» PASSAGE SHOWN:

##############################

- Born: Donna Lee Butterworth February 23, 1956 Philadelphia, Pennsylvania, U.S.
- Died: March 6, 2018 (aged 62) Hilo, Hawaii, U.S.
- Occupations: Actress; singer;
- Years active: 1965–1967
- Known for: Paradise, Hawaiian Style; The Family Jewels;

= Donna Butterworth =

American actress and singer (1956–2018)

Donna Lee Butterworth (February 23, 1956 – March 6, 2018) was an American actress and singer, best known for starring opposite Elvis Presley in the 1966 musical comedy Paradise, Hawaiian Style, when she was 10 years old.

Butterworth's career as an actor and performer was brief; however, during that short time, she received critical acclaim.

==Early life==
Donna Lee Butterworth was born in Philadelphia, Pennsylvania on February 23, 1956, the daughter of Isabella "Isa" Chalfant. She had one sibling, a brother named William "Bill" Butterworth.

Butterworth's family lived in Pennsylvania for the first three years of her life before they moved to Hawaii, where Butterworth remained until her death. She learned to play the ukulele soon after moving to Hawaii.

##############################

(Collected data)
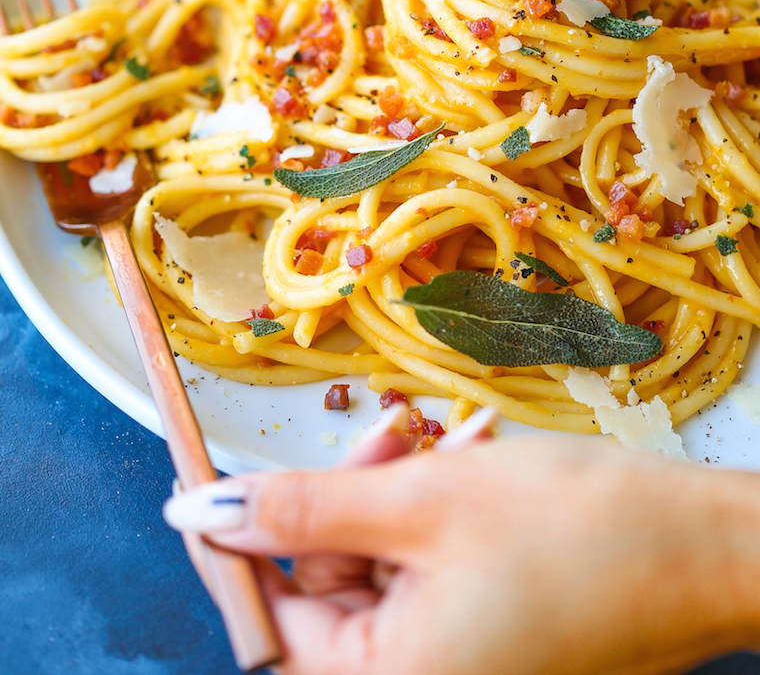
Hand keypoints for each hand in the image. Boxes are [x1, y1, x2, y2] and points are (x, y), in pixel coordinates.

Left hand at [163, 413, 759, 674]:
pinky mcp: (484, 637)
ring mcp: (454, 664)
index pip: (266, 615)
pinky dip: (433, 516)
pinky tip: (469, 468)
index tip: (211, 474)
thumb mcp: (421, 500)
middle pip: (325, 587)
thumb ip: (302, 508)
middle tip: (388, 434)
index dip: (239, 536)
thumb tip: (202, 511)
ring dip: (395, 494)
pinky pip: (424, 574)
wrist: (705, 547)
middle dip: (344, 496)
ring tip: (446, 443)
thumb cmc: (578, 532)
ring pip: (377, 567)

##############################

» WORK INSTRUCTION A:
Condense the paragraph of the Donna Butterworth biography that begins "Donna Lee Butterworth was born in Philadelphia" into a short bulleted list of its main facts.
» WORK INSTRUCTION B:
Carry on writing the Donna Butterworth biography from the point where it stops.
The collected data has no connection to the Donna Butterworth biography.

» RESPONSE AREA A:
- Born February 23, 1956, in Philadelphia, Pennsylvania
- Mother: Isabella "Isa" Chalfant
- One sibling, a brother, William "Bill" Butterworth

» RESPONSE AREA B:
== Career ==
Performing Hawaiian music from an early age, Donna gave concerts around the islands, performed with Don Ho, and appeared on The Dean Martin Show, The Danny Kaye Show and The Andy Williams Show. and on the Ronnie Howard show. She was nominated for a Golden Globe Award for her role in the 1965 film The Family Jewels. In 1966, she appeared opposite Elvis Presley, singing several duets with him in Paradise, Hawaiian Style. Little Leatherneck, an unsold sitcom pilot film in which she appeared, aired on ABC television as part of the 7-week 1966 series Summer Fun.

Butterworth ultimately left acting after her brief stardom; she continued in the entertainment business as a singer.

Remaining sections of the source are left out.